Rewrite the entries below with every "chart" changed to "graph" and everything else kept the same. Omit the pictures from your version.

(Dataset entries)
^^^^

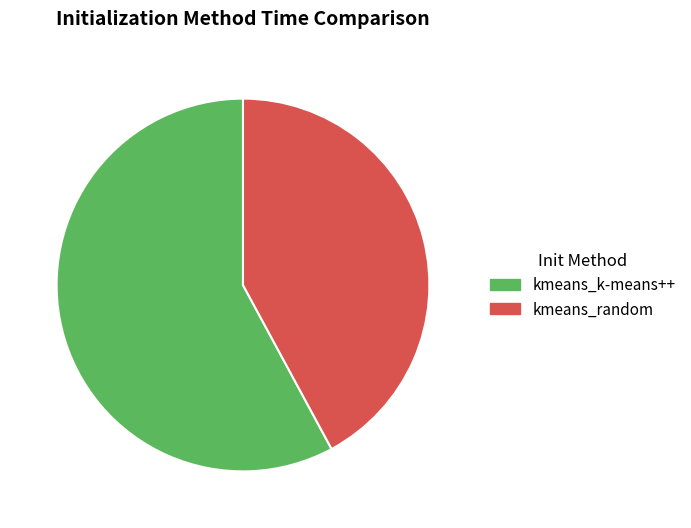

What is the majority slice?

kmeans_k-means++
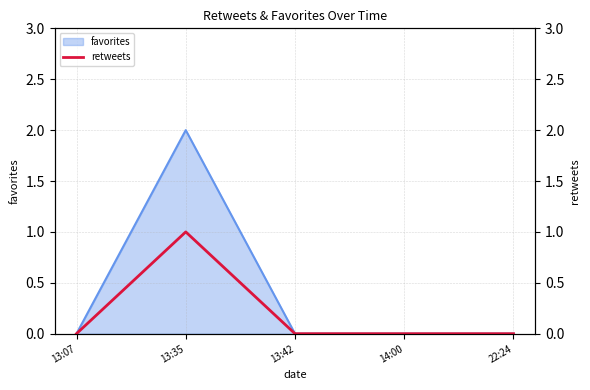

List the labels in order of value, largest first.

13:35, 13:07, 13:42, 14:00, 22:24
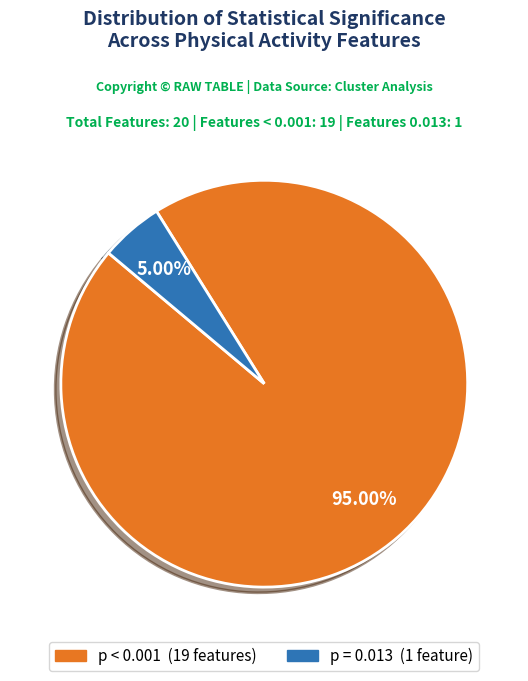

How many slices are in this pie chart?

2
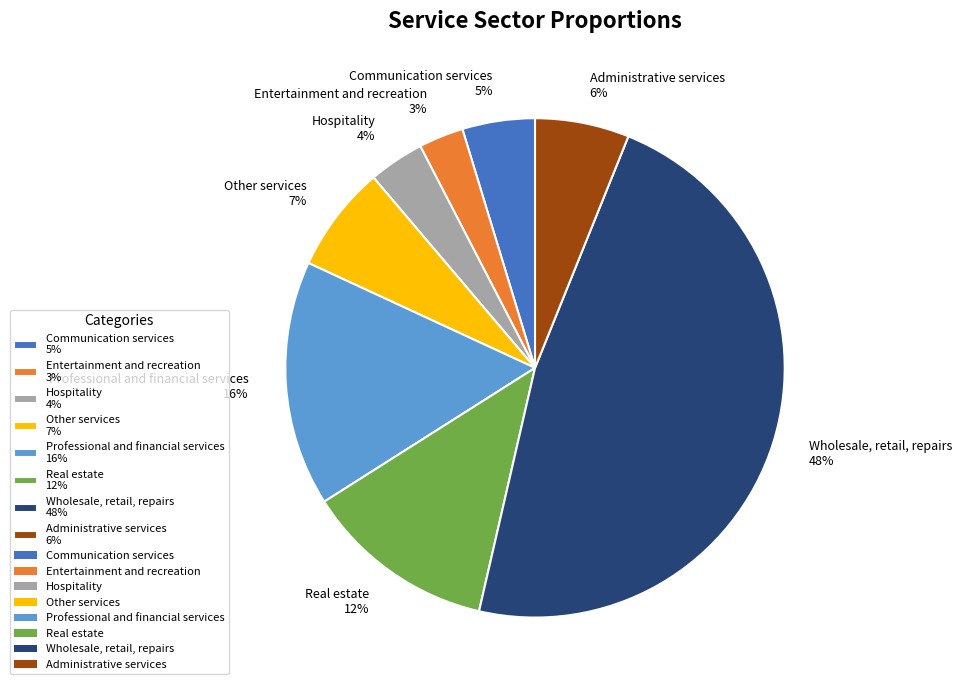

To the nearest percent, what is the average slice percentage?

12%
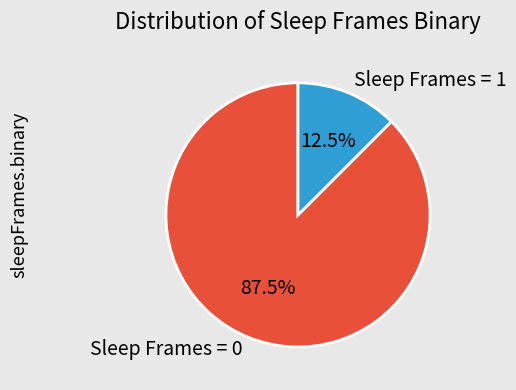

Which slice represents more than half of the pie?

Sleep Frames = 0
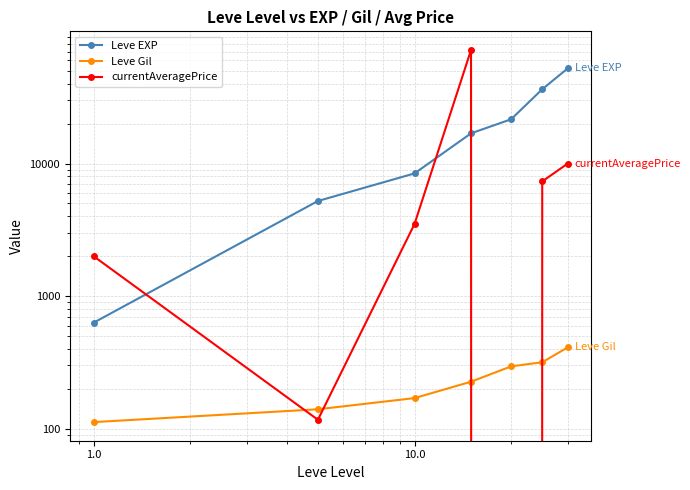

Reading left to right, extract all data points from this chart.

Leve EXP: 630.0	5220.0	8430.0	16920.0	21600.0	36390.0	52220.0
Leve Gil: 112.0	140.0	170.0	226.0	295.0	317.0	410.0
currentAveragePrice: 2000.0	116.7	3500.0	72035.8	0.0	7333.0	10000.0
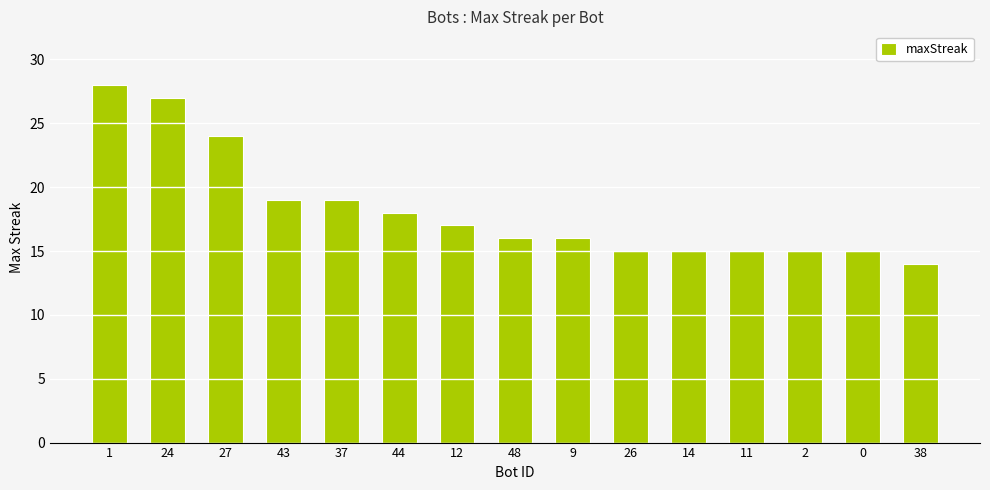

What is the sum of all values?

273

^^^^

> [Answer for this exercise]:
What is the majority slice?

kmeans_k-means++

List the labels in order of value, largest first.

13:35, 13:07, 13:42, 14:00, 22:24

How many slices are in this pie graph?

2

To the nearest percent, what is the average slice percentage?

12%

Which slice represents more than half of the pie?

Sleep Frames = 0

Reading left to right, extract all data points from this graph.

Leve EXP: 630.0	5220.0	8430.0	16920.0	21600.0	36390.0	52220.0
Leve Gil: 112.0	140.0	170.0	226.0	295.0	317.0	410.0
currentAveragePrice: 2000.0	116.7	3500.0	72035.8	0.0	7333.0	10000.0

What is the sum of all values?

273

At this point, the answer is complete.